Minnesota Statutes, section 245C.02, subdivision 16, states:

“Recurring maltreatment” means more than one incident of maltreatment for which there is a preponderance of evidence that maltreatment occurred and that the subject was responsible for the maltreatment.

Minnesota Statutes, section 245C.02, subdivision 18, states:

"Serious maltreatment" means sexual abuse, maltreatment resulting in death, neglect resulting in serious injury which reasonably requires the care of a physician whether or not the care of a physician was sought, or abuse resulting in serious injury.  For purposes of this definition, "care of a physician" is treatment received or ordered by a physician, physician assistant, or nurse practitioner, but does not include diagnostic testing, assessment, or observation; the application of, recommendation to use, or prescription solely for a remedy that is available over the counter without a prescription; or a prescription solely for a topical antibiotic to treat burns when there is no follow-up appointment.  For purposes of this definition, "abuse resulting in serious injury" means: bruises, bites, skin laceration, or tissue damage; fractures; dislocations; evidence of internal injuries; head injuries with loss of consciousness; extensive second-degree or third-degree burns and other burns for which complications are present; extensive second-degree or third-degree frostbite and other frostbite for which complications are present; irreversible mobility or avulsion of teeth; injuries to the eyes; ingestion of foreign substances and objects that are harmful; near drowning; and heat exhaustion or sunstroke.  Serious maltreatment includes neglect when it results in criminal sexual conduct against a child or vulnerable adult.

It was determined that the substantiated financial exploitation for which the SP was responsible was “recurring” maltreatment because the SP took items from the VA on 36 occasions.

The SP was disqualified from providing direct contact services.

Action Taken by Facility:

The facility completed an internal review and determined that the facility’s policies were adequate but were not followed by the staff persons.

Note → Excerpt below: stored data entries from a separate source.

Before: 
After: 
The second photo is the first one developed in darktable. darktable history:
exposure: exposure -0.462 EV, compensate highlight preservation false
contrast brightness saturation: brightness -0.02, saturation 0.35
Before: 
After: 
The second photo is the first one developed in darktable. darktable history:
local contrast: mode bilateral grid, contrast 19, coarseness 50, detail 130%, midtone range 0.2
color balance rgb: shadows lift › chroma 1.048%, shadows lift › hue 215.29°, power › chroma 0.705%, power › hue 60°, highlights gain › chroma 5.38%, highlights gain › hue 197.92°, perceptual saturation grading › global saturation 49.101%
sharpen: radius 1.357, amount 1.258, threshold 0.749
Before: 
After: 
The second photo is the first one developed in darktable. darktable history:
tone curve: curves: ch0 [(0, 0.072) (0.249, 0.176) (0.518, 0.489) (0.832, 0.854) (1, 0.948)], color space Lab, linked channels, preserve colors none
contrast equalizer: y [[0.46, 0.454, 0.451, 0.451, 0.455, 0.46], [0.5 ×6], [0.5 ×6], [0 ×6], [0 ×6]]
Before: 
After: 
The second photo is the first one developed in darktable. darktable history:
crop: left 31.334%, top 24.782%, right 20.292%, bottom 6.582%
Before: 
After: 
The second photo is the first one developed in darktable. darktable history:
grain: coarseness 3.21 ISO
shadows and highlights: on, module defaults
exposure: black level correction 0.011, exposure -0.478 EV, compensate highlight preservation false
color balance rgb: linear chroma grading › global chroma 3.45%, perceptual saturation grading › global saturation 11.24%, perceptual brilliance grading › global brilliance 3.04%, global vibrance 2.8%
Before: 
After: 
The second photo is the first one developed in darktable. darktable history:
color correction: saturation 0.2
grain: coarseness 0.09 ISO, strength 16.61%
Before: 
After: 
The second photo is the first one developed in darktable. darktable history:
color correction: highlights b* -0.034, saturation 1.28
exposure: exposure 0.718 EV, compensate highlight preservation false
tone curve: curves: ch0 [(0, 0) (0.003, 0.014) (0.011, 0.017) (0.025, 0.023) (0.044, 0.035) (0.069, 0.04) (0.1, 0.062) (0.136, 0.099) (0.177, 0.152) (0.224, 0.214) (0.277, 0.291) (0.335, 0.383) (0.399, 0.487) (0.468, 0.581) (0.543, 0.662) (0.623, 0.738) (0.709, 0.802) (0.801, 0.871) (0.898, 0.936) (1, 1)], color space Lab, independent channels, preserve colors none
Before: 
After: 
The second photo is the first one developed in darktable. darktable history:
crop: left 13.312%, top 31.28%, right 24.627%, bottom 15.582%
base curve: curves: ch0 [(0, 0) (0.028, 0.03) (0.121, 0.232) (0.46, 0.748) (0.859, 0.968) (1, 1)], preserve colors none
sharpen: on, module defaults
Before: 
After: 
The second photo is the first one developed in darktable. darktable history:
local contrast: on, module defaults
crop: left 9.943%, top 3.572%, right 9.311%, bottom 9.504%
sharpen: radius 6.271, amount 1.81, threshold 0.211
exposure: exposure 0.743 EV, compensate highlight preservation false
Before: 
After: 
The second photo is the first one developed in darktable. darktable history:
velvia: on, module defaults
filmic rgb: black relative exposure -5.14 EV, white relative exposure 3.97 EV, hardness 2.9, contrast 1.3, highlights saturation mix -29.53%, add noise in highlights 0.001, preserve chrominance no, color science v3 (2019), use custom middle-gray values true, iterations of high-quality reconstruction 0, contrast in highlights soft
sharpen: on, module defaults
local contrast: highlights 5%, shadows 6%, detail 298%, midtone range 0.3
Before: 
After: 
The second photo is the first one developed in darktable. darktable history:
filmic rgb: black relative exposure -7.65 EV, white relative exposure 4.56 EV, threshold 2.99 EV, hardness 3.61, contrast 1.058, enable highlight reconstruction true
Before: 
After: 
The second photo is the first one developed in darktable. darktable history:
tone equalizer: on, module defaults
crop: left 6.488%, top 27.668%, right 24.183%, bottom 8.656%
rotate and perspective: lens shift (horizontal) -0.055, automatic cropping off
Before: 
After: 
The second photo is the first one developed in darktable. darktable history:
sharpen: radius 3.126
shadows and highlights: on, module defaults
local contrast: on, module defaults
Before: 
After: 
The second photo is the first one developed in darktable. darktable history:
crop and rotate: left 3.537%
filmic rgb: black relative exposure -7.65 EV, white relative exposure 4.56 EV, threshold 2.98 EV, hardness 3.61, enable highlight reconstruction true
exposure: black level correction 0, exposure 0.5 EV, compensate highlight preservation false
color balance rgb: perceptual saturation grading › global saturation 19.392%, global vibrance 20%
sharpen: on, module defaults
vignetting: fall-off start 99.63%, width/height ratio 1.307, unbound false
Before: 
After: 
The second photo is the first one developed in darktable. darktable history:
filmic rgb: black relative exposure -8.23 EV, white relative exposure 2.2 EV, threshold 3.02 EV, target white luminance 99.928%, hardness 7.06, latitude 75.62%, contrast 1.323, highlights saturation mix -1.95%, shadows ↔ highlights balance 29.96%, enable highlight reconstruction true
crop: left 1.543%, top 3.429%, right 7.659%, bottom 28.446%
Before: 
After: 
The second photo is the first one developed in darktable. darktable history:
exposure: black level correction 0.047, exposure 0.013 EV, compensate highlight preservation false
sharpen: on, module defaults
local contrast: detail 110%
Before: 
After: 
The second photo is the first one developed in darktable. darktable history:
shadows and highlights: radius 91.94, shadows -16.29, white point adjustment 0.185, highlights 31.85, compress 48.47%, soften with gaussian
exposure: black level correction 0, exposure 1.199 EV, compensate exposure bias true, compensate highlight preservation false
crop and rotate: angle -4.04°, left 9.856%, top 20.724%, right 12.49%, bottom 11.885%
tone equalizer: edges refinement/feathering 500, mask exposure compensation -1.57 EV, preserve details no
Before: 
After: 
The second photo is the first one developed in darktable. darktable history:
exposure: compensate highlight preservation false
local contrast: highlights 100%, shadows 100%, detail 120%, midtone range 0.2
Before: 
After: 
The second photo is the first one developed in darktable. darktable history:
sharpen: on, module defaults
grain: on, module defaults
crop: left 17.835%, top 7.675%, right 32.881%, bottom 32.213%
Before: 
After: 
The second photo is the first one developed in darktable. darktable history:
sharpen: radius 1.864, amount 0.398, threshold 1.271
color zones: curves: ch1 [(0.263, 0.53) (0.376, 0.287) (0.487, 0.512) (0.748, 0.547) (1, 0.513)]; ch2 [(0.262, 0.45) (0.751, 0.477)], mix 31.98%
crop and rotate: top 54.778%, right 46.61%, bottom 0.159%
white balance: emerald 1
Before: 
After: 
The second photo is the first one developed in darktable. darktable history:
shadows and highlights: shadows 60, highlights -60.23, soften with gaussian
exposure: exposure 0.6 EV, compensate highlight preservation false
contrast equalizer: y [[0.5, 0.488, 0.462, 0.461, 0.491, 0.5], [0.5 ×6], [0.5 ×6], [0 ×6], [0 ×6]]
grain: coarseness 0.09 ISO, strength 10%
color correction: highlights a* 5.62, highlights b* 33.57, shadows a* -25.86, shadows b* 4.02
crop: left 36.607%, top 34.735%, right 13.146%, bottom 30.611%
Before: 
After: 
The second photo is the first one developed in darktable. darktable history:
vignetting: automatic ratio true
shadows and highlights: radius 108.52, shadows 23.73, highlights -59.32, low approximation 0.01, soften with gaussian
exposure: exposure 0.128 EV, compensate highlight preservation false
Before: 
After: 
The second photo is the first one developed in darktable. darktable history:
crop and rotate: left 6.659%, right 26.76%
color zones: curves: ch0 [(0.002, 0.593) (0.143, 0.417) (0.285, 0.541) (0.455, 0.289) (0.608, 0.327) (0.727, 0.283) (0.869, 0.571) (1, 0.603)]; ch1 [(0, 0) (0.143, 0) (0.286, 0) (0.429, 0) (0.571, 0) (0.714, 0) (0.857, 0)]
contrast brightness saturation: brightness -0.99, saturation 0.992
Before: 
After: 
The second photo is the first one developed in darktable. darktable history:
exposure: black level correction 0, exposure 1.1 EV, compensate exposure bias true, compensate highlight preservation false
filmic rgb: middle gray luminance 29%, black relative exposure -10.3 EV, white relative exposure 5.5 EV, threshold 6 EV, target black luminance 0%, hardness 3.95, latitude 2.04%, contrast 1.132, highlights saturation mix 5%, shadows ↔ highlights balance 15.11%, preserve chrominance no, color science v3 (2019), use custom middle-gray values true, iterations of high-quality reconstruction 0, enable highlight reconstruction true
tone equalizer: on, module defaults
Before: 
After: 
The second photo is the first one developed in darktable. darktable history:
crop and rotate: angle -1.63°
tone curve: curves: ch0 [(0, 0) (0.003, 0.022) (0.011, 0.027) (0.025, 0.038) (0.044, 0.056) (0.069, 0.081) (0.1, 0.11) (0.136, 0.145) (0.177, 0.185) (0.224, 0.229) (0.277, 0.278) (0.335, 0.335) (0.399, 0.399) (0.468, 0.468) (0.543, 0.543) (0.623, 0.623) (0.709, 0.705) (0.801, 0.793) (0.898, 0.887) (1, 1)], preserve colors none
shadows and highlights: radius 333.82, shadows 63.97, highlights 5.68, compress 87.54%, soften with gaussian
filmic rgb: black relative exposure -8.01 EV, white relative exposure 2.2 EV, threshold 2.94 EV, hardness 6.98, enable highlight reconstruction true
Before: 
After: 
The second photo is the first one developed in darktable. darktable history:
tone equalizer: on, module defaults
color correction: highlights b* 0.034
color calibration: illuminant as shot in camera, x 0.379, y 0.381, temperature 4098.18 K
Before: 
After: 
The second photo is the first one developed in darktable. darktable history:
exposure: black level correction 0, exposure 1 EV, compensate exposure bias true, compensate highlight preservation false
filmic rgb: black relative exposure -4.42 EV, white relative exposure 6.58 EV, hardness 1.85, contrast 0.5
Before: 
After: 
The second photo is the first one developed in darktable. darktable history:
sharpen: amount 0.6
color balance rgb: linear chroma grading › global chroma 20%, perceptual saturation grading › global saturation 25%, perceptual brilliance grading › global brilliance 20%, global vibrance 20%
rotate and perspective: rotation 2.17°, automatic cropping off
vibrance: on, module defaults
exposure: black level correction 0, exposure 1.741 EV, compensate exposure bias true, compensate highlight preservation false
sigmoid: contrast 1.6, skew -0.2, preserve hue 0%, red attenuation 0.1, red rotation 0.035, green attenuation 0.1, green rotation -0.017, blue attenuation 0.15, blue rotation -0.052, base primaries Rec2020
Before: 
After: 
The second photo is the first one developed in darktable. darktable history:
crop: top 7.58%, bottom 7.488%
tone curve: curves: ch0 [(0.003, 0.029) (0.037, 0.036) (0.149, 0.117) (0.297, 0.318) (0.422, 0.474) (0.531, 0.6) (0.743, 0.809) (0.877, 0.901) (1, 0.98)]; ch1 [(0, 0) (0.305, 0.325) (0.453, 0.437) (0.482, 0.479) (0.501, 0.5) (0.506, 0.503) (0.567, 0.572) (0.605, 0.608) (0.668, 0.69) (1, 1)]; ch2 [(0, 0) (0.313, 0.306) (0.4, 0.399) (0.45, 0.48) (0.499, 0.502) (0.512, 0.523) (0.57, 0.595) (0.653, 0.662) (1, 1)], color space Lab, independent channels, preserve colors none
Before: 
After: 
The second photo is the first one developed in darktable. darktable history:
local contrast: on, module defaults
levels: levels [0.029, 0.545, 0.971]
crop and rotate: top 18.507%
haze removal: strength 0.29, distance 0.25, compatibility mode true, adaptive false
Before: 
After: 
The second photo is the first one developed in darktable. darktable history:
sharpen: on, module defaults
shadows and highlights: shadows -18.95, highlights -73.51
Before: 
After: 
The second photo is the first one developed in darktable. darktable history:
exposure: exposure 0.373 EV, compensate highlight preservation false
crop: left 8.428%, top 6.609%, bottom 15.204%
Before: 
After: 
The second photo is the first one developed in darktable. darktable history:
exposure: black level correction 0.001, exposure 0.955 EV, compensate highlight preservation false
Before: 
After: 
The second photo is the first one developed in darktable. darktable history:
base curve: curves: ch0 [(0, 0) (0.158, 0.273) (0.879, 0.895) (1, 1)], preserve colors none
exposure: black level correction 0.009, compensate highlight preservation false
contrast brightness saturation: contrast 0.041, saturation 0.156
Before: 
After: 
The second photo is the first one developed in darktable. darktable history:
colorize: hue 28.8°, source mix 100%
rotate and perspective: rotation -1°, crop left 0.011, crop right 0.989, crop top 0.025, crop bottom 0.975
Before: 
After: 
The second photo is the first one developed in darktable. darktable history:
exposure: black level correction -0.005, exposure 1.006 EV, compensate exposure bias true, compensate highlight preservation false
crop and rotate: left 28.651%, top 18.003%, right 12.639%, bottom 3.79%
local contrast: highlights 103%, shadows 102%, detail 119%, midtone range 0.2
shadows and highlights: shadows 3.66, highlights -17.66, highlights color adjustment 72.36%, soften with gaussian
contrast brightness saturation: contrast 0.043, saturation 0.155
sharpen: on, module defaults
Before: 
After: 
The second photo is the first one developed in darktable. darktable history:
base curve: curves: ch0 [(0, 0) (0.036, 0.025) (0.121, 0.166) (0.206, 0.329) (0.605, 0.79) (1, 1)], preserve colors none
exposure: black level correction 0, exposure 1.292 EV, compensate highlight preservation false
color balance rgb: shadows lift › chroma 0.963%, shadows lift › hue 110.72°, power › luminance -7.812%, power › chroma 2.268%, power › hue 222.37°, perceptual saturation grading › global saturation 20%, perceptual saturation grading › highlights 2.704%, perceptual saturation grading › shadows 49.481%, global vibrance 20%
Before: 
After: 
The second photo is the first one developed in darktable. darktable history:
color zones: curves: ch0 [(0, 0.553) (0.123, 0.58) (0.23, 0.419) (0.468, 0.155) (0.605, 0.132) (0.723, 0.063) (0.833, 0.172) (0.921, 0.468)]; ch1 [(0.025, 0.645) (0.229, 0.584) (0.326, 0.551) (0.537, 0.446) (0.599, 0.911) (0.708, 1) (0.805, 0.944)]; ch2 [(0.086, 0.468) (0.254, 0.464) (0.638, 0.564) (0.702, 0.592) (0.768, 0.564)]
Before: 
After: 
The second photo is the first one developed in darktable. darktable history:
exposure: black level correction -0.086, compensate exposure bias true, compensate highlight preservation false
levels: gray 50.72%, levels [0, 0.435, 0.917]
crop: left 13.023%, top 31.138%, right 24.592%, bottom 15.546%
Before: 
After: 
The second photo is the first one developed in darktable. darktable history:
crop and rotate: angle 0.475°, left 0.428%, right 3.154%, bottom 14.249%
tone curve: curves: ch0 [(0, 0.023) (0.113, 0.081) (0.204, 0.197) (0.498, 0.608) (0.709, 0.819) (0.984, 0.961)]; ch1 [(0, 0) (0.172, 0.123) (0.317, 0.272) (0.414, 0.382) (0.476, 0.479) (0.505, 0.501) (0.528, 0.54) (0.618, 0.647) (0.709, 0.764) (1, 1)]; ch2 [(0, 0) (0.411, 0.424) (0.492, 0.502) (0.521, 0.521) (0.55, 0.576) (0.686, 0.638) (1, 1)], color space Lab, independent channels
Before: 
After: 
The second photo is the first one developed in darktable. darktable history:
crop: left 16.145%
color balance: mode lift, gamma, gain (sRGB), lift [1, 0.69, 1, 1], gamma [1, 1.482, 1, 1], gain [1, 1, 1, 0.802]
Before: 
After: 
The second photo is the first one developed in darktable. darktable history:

Action Taken by Department of Human Services, Office of Inspector General:

The SP was disqualified from a position allowing direct contact with, or access to, persons receiving services from programs, organizations, and/or agencies that are required to have individuals complete a background study by the Department of Human Services as listed in Minnesota Statutes, section 245C.03. The determination that the SP was responsible for maltreatment and the disqualification of the SP are each subject to appeal.